Swap "myFeature" for "buildPart" in the data from its first line through the line with "export const myFeature", and change nothing else. Omit the picture from your answer.

□ □ □ □

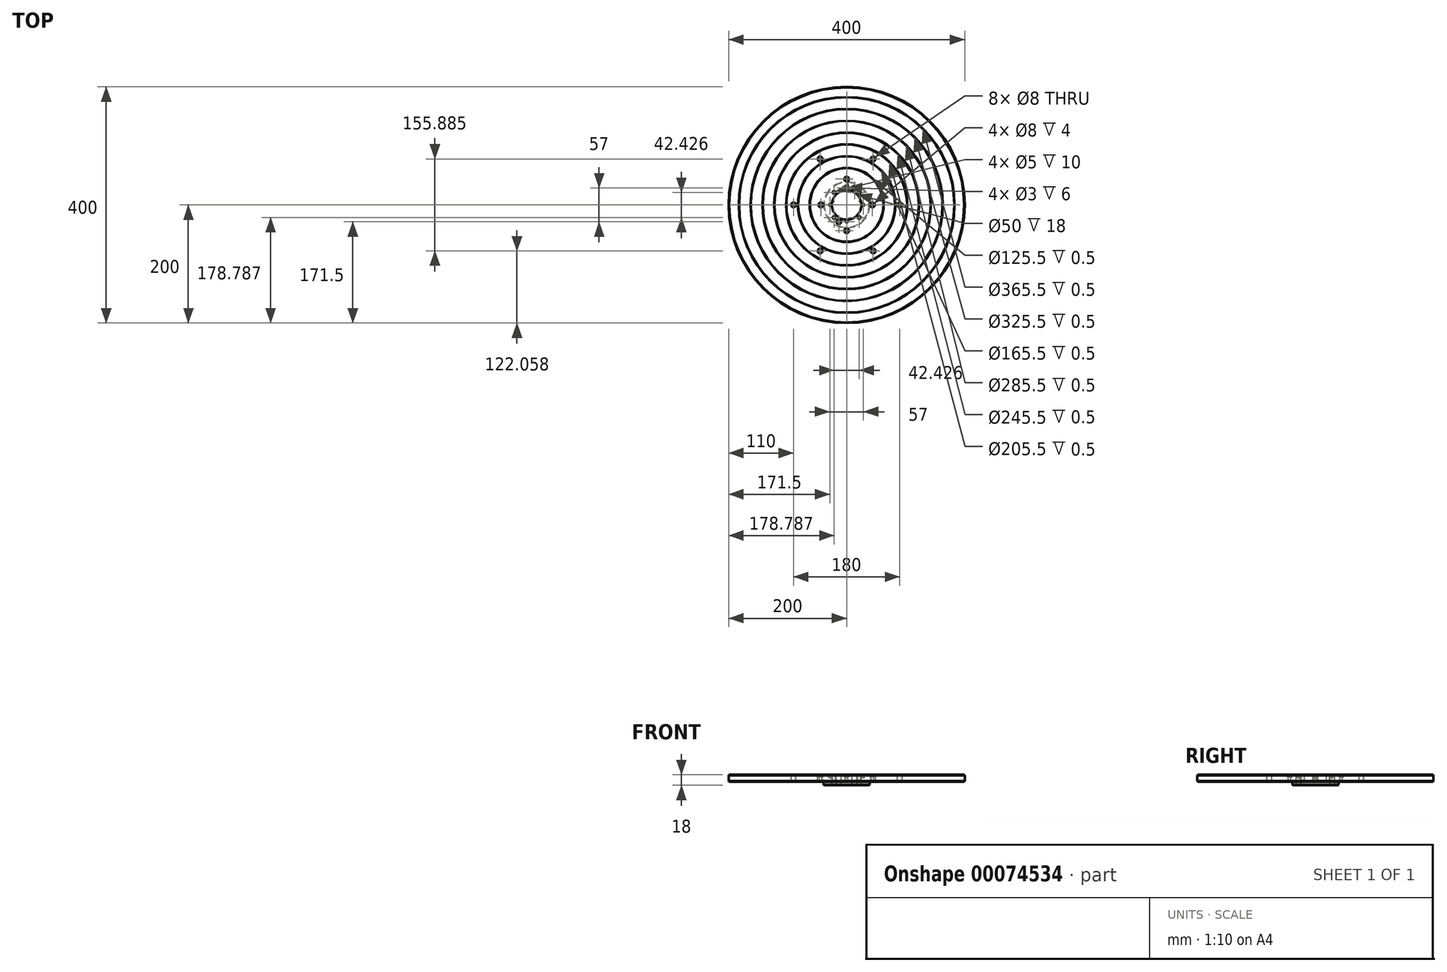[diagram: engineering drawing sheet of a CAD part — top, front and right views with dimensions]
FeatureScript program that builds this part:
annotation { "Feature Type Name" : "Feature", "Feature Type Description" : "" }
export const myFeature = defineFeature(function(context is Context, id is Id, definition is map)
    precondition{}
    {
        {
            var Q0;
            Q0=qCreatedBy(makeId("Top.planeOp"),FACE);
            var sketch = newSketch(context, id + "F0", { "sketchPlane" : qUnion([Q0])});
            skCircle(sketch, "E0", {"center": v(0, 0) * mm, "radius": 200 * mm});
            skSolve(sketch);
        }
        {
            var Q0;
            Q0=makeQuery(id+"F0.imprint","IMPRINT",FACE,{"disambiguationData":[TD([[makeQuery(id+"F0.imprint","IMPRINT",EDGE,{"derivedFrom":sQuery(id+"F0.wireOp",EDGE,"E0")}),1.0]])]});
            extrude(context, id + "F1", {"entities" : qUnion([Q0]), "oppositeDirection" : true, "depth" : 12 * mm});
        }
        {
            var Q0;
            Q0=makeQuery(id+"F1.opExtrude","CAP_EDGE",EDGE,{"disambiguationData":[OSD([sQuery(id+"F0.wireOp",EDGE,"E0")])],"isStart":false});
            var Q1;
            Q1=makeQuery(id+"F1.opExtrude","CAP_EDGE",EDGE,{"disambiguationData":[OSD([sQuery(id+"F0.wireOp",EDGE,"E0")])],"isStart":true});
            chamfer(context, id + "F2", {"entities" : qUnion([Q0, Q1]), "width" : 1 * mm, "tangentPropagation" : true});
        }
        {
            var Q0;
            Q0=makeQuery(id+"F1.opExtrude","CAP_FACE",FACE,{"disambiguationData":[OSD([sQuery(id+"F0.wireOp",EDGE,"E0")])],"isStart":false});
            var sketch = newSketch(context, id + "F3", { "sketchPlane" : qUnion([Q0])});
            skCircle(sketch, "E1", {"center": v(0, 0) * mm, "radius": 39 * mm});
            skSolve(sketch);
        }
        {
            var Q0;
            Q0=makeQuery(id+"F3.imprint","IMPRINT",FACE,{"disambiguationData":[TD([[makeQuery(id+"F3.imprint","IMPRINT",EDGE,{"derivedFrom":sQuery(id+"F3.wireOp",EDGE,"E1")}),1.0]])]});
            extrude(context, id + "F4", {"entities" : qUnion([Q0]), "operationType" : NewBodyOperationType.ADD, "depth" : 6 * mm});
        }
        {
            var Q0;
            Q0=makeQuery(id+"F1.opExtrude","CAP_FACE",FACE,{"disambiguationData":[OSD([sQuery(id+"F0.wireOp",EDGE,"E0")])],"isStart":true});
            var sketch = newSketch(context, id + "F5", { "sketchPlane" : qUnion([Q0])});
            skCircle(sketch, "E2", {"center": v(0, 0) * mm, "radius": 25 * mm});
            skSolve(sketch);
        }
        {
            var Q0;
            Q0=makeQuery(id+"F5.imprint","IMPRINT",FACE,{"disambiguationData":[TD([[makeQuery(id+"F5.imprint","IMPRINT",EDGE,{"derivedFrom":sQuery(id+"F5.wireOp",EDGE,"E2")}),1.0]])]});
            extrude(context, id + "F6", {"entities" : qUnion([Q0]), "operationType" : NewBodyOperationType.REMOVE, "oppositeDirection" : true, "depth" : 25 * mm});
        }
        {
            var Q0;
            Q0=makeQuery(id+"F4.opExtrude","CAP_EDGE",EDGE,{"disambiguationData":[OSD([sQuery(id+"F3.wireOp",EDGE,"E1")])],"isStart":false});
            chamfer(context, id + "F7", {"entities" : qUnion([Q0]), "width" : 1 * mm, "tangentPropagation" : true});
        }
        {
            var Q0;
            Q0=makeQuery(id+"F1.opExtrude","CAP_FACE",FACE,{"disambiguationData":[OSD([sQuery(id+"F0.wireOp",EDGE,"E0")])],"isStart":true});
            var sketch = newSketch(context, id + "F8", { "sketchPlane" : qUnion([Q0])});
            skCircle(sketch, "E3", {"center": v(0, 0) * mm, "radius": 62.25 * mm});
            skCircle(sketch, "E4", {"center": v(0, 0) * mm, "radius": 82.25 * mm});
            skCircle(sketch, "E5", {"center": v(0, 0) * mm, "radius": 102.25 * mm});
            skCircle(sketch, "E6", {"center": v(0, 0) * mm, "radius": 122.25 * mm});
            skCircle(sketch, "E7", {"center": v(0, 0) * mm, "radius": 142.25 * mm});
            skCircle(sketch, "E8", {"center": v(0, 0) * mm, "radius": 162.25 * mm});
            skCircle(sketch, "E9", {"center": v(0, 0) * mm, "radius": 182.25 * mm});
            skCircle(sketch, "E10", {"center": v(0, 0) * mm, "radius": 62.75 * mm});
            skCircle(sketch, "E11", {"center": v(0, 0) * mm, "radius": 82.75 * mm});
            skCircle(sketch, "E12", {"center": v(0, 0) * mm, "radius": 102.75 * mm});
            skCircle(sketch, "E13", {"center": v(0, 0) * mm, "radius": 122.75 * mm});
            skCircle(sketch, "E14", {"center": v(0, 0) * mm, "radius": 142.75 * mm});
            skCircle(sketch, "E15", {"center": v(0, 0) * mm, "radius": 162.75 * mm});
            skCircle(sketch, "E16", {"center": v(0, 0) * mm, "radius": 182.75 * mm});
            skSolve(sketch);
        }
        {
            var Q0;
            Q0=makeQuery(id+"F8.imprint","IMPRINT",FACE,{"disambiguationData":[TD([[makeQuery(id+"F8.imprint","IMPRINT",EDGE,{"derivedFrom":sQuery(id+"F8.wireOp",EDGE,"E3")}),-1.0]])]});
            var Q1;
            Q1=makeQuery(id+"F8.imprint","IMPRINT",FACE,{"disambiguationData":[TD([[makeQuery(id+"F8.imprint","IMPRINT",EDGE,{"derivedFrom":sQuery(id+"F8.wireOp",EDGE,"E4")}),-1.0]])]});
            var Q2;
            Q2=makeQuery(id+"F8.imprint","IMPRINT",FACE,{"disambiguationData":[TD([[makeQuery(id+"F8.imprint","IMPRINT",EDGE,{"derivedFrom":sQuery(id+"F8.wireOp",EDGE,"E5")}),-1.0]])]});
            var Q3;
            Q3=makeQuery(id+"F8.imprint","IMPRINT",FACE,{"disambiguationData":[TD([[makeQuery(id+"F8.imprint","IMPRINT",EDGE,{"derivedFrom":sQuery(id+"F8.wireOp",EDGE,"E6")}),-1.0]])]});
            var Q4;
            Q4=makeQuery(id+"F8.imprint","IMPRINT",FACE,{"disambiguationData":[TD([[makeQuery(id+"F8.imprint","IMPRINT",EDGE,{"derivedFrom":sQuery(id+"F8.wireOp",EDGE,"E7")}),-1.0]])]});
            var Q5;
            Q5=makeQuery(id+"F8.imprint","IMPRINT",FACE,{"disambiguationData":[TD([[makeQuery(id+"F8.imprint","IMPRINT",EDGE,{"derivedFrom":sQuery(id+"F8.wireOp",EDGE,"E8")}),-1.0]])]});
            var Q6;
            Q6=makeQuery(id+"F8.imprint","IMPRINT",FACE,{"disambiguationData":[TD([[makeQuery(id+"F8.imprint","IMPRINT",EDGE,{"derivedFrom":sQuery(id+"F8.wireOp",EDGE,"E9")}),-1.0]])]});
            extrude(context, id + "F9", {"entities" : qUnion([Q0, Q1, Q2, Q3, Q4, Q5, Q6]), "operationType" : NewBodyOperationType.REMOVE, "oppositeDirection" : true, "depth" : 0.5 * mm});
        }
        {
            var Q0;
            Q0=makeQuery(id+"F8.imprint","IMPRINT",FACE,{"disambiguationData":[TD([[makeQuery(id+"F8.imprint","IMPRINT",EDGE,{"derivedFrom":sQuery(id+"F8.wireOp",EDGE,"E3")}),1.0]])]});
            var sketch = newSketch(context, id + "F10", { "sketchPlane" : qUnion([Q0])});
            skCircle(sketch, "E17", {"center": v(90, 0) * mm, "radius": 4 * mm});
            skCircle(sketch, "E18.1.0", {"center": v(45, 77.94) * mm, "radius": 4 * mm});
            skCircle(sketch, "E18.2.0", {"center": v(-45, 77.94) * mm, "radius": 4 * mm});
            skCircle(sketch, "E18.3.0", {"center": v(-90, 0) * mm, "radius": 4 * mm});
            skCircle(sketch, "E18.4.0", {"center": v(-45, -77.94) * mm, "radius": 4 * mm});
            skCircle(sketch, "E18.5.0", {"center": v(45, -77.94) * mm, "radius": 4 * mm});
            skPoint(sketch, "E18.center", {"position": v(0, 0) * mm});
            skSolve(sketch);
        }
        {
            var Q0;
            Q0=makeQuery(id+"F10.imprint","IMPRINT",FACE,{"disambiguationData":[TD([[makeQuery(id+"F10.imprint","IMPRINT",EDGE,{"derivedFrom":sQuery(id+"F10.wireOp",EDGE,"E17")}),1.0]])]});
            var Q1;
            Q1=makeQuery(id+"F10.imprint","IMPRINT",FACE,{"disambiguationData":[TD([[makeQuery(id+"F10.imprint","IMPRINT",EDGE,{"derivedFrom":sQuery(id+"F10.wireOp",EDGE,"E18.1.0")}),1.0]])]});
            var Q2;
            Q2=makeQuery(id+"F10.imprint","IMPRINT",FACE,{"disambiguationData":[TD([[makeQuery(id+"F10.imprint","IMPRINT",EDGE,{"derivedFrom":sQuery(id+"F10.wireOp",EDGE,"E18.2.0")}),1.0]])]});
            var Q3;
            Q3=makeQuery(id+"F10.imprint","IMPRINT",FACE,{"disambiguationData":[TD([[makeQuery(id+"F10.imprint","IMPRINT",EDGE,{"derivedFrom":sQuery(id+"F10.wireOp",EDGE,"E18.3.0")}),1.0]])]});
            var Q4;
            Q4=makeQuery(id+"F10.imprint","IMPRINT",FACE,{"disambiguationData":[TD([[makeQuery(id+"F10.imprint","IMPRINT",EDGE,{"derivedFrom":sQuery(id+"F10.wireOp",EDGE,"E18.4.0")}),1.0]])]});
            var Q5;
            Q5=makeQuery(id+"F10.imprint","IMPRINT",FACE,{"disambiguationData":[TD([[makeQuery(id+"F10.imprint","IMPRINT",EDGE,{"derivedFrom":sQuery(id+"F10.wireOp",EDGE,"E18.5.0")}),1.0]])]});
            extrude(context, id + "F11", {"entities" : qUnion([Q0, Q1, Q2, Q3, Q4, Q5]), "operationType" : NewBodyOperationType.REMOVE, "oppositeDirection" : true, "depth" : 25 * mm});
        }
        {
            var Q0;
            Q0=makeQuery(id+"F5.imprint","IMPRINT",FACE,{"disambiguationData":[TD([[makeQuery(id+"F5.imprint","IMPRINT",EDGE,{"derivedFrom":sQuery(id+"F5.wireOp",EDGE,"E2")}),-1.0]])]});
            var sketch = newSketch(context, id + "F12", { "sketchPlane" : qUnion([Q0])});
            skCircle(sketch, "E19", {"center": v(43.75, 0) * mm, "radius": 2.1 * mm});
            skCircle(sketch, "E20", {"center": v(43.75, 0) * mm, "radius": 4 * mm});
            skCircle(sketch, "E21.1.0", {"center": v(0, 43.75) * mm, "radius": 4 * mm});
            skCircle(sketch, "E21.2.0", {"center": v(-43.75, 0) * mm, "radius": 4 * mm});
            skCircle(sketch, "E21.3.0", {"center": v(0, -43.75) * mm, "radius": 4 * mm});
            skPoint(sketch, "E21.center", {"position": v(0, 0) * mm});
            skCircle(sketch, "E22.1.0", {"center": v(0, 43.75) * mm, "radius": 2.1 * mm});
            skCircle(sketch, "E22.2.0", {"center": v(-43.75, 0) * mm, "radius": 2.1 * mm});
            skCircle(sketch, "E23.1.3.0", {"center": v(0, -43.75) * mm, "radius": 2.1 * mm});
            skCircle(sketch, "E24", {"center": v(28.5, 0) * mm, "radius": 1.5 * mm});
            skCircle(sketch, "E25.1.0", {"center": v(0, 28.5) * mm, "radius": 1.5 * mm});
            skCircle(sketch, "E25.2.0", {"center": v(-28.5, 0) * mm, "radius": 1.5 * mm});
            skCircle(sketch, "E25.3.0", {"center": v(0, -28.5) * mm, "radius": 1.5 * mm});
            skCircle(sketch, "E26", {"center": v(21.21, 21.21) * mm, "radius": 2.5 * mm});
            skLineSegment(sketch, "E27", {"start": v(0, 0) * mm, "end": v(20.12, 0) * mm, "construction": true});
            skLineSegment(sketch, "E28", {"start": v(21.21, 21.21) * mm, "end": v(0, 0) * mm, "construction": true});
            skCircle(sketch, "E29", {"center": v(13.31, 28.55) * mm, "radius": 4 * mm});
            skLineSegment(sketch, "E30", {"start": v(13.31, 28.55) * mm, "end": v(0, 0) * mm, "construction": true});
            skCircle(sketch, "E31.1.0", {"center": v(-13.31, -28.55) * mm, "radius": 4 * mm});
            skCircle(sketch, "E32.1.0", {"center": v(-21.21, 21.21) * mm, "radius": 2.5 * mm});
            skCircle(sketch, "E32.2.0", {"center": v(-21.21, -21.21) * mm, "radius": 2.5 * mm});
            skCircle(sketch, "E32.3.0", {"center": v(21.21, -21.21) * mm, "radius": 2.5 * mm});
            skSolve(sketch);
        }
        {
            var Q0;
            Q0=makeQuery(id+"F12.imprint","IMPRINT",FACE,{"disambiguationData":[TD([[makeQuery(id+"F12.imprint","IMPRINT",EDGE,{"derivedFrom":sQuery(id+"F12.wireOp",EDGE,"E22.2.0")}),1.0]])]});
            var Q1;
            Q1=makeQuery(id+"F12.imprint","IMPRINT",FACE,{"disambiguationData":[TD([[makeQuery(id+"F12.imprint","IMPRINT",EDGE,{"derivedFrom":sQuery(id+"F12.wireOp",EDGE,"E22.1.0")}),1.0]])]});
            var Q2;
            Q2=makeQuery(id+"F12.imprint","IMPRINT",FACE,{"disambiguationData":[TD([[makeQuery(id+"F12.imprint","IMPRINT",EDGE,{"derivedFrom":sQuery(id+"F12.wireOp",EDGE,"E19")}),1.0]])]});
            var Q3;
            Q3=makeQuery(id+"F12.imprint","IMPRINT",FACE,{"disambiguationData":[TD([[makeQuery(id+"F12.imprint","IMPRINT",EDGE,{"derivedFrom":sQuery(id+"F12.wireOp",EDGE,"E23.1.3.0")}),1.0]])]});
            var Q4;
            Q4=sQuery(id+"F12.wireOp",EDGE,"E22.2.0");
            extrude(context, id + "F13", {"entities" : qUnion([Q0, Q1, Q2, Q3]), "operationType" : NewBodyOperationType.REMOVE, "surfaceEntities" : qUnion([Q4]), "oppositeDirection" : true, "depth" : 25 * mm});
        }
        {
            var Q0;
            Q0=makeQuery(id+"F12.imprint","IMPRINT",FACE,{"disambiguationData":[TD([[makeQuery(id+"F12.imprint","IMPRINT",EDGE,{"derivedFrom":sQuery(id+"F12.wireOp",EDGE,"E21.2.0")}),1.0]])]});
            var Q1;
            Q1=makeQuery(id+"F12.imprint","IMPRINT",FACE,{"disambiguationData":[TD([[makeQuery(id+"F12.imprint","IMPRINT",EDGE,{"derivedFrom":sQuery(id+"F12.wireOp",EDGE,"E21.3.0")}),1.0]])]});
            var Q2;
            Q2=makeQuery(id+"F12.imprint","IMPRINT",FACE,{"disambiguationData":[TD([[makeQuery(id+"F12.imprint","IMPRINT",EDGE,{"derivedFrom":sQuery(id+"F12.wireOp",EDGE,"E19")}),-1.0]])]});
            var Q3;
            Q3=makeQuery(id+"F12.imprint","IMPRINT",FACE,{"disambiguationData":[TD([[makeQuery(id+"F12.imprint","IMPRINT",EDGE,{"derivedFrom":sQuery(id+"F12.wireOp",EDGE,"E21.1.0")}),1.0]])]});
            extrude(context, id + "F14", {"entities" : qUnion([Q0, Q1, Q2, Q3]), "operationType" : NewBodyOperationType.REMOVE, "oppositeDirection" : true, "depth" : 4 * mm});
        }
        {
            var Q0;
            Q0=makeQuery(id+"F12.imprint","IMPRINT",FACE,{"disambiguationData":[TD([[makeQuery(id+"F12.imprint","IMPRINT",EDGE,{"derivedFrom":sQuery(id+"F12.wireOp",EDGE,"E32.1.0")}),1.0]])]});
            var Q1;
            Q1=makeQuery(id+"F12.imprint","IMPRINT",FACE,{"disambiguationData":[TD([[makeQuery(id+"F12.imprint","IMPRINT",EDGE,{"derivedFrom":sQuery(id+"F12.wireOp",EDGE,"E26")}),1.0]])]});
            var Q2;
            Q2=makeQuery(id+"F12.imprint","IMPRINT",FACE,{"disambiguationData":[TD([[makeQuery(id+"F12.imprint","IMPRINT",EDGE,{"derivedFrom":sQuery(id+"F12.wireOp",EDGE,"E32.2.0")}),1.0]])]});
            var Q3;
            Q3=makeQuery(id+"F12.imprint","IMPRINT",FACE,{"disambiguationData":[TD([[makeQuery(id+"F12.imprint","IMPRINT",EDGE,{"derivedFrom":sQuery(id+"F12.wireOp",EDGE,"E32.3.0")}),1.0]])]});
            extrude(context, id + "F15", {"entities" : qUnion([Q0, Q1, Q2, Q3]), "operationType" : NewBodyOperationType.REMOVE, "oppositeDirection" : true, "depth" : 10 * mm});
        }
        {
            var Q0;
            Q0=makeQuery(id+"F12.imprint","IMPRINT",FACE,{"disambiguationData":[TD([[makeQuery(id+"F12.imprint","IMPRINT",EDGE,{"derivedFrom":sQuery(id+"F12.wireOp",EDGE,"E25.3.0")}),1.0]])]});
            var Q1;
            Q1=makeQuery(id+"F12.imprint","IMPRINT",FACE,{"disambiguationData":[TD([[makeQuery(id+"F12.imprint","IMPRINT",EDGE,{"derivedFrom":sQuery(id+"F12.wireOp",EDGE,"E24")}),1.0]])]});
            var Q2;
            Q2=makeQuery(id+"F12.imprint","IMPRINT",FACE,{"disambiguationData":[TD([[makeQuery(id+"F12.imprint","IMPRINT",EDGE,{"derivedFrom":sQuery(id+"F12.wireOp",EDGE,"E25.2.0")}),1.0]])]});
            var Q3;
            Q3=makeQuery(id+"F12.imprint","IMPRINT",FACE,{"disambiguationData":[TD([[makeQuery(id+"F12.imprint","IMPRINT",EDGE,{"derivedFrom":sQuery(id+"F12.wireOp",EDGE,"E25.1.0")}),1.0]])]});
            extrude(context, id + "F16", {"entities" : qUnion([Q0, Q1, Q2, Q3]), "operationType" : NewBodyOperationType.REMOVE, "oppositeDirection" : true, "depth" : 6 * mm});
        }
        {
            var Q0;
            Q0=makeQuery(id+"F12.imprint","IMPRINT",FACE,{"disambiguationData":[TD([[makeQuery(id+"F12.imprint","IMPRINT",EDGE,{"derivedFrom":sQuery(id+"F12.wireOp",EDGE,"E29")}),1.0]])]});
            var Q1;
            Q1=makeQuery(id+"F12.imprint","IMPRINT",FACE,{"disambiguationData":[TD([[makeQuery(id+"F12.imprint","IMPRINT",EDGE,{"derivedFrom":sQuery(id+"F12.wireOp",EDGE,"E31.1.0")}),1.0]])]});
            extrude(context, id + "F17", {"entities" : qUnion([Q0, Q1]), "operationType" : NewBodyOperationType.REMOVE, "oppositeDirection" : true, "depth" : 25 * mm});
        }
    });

□ □ □ □

**Exercise solution:**
[diagram: engineering drawing sheet of a CAD part — top, front and right views with dimensions]
FeatureScript program that builds this part:
annotation { "Feature Type Name" : "Feature", "Feature Type Description" : "" }
export const buildPart = defineFeature(function(context is Context, id is Id, definition is map)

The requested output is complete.